### PASSAGE PROVIDED
________________________

For dynamic DSC measurement, samples were heated from room temperature to 190 °C at a heating rate of 10 °C/min and maintained at this temperature for 5 min to erase thermal history. Afterwards, the samples were cooled down to room temperature at a cooling rate of 10 °C/min and secondly heated to 190 °C at a heating rate of 10 °C/min. The thermal transition temperatures and enthalpies were recorded from the second heating scan. Thermal transition temperatures included glass transition temperature (T_g), cold crystallization temperature (T_cc), and melting temperature (T_m). Degree of crystallinity (X_c) was calculated using the following equation:

$${\text{X}}_{c} (\% ) = \frac{{\Delta {H}_{m} { - }\Delta {H}_{cc} }}{{\left( {\Delta {H}_{m}^{0} \times {\text{w}}} \right)}} \times 100$$

(1)

where, \(\Delta {H}_{\mathrm{m}}\) is enthalpy of melting and \(\Delta {H}_{\mathrm{c}\mathrm{c}}\) is enthalpy of cold crystallization. ΔH_m⁰ is the enthalpy of melting of totally crystallized PLA (93 J/g) [26]. Weight fraction of PLA in the composites is denoted as w.

For the studies on isothermal cold crystallization kinetics, the samples were heated from room temperature to the predetermined isothermal temperatures (T_iso) at 90 °C, 100 °C, 110 °C, 120 °C and 130 °C at a heating rate of 80 °C/min. The development of exothermic heat flow under isothermal condition was recorded. Finally, the isothermally crystallized samples were further heated to 190 °C at a heating rate of 10 °C/min to evaluate the degree of crystallinity in annealed PLA composites.

Results and discussion

Characterization of filler functionalized by silane coupling agent

Surface treatment of inorganic filler to covalently attach new functional groups onto its surface has extensively been performed to enhance the performance of the polymer composites. Among various methods, silanization has been widely used because the reaction is simple, low-cost, and effective for the filler surface with rich hydroxyl groups. The mechanism of the surface treatment with silane coupling agent is illustrated in Scheme 1. The ethoxy groups (−OEt) of silane coupling agent were hydrolyzed, forming silanol-containing species which can further react with the hydroxyl groups on the surface of the inorganic fillers via condensation. Finally, the modified filler surface with new reactive functional groups (R) was obtained. It is worth mentioning that the silanization is in general performed in acidic condition to not only help the hydrolysis reaction of silane, but also hinder the self-condensation of hydrolyzed silanols [25]. In this research, aminopropyl and vinyl were the reactive organo-functional groups of silane coupling agent.

Scheme 1

Mechanism of surface functionalization of inorganic filler by silane coupling agent

The surface chemistry of the untreated talc and talc treated with 3-aminopropyltriethoxysilane (APTES) and vinyltriethoxysilane (VTES) was examined using FTIR measurement as displayed in Fig. 1. The simple formula of the untreated talc was Mg₃Si₄O₁₀(OH)₂ and its FTIR spectra showed Si–OH stretching vibration at 3645 cm⁻¹, Si–O asymmetric stretching at 984 cm⁻¹ and Si–O symmetric bending at 669 cm⁻¹. As demonstrated in Scheme 1, the silanol group at 3645 cm⁻¹ mainly disappeared after silanization and the new bond of Si–O–Si was formed as can be detected in the sharp absorption bands at 1127 cm⁻¹ (stretching) and 1014 cm⁻¹ (bending). Further, the absorption band at 3000 cm⁻¹ was noticed, which was attributed to −CH₂ and −CH₃ stretching vibration of silane coupling agent.

________________________

### APPLY WHAT YOU READ
a) Decide whether each statement agrees with the passage on PLA composites. Answer yes or no for each, and quote the words from the passage that settle it.
(i) The thermal transition temperatures were recorded from the first heating scan.
(ii) In the isothermal cold crystallization studies, samples were heated to the isothermal temperatures at 80 °C/min.
(iii) The enthalpy of melting of totally crystallized PLA is taken as 93 J/g.
b) According to the passage on PLA composites, at what wavenumber does the FTIR spectrum of untreated talc show Si–OH stretching vibration?
c) Using the passage on PLA composites, explain why silanization is generally carried out in acidic conditions.
The records below this point were taken from a different source than the passage on PLA composites.

### DATA TO EXAMINE
________________________

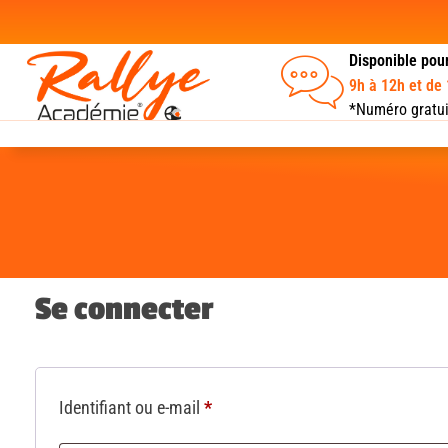
Disponible pou
9h à 12h et de
*Numéro gratui
Se connecter
Identifiant ou e-mail
*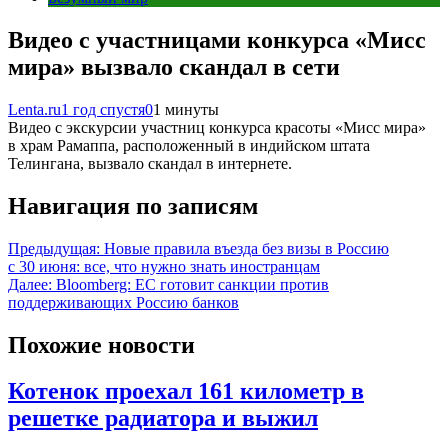
Видео с участницами конкурса «Мисс
мира» вызвало скандал в сети
Lenta.ru
1 год спустя
0
1 минуты
Видео с экскурсии участниц конкурса красоты «Мисс мира»
в храм Рамаппа, расположенный в индийском штата
Телингана, вызвало скандал в интернете.
Навигация по записям
Предыдущая:
Новые правила въезда без визы в Россию
с 30 июня: все, что нужно знать иностранцам
Далее:
Bloomberg: ЕС готовит санкции против
поддерживающих Россию банков
Похожие новости
Котенок проехал 161 километр в
решетке радиатора и выжил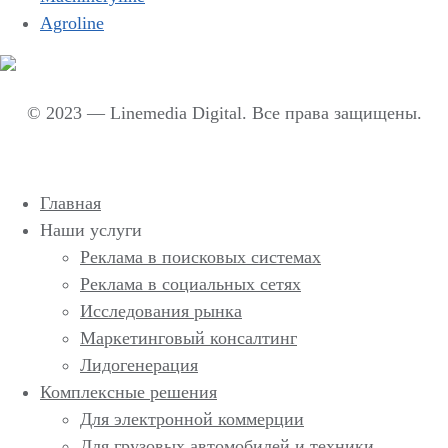
Agroline
© 2023 — Linemedia Digital. Все права защищены.
Главная
Наши услуги
Реклама в поисковых системах
Реклама в социальных сетях
Исследования рынка
Маркетинговый консалтинг
Лидогенерация
Комплексные решения
Для электронной коммерции
Для грузовых автомобилей и техники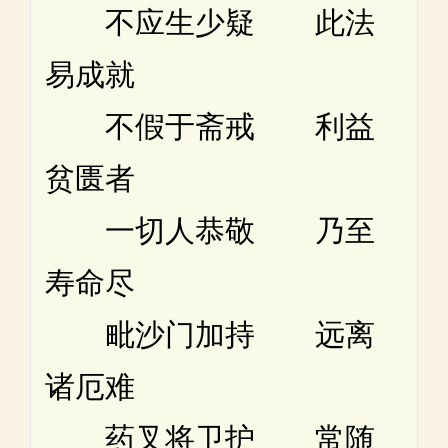
不应生少疑 此法
易成就
不假于斋戒 利益
贫匮者
一切人恭敬 乃至
寿命尽
毗沙门加持 远离
诸厄难
药叉将卫护 常随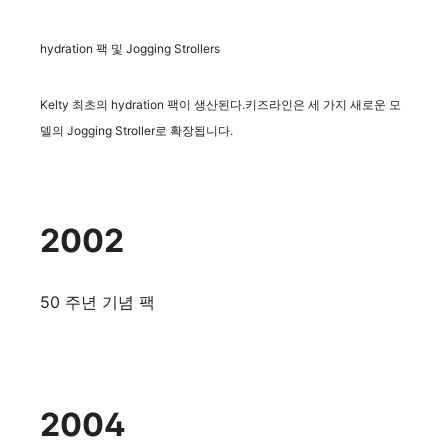
hydration 팩 및 Jogging Strollers
Kelty 최초의 hydration 팩이 생산된다.키즈라인은 세 가지 새로운 모
델의 Jogging Stroller로 확장됩니다.
2002
50 주년 기념 팩
2004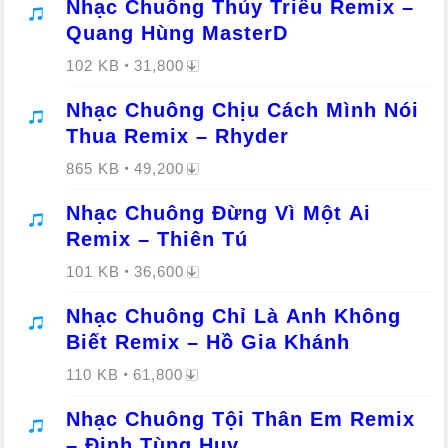
Nhạc Chuông Thủy Triều Remix –
Quang Hùng MasterD
102 KB
31,800
Nhạc Chuông Chịu Cách Mình Nói
Thua Remix – Rhyder
865 KB
49,200
Nhạc Chuông Đừng Vì Một Ai
Remix – Thiên Tú
101 KB
36,600
Nhạc Chuông Chỉ Là Anh Không
Biết Remix – Hồ Gia Khánh
110 KB
61,800
Nhạc Chuông Tội Thân Em Remix
– Đinh Tùng Huy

________________________

### ANSWER LIST
a)
(i) No: "The thermal transition temperatures and enthalpies were recorded from the second heating scan."
(ii) Yes: "at a heating rate of 80 °C/min"
(iii) Yes: "ΔH_m⁰ is the enthalpy of melting of totally crystallized PLA (93 J/g)"

b) 3645 cm⁻¹

c) Acidic conditions help the hydrolysis reaction of the silane. They also hinder the self-condensation of the hydrolyzed silanols.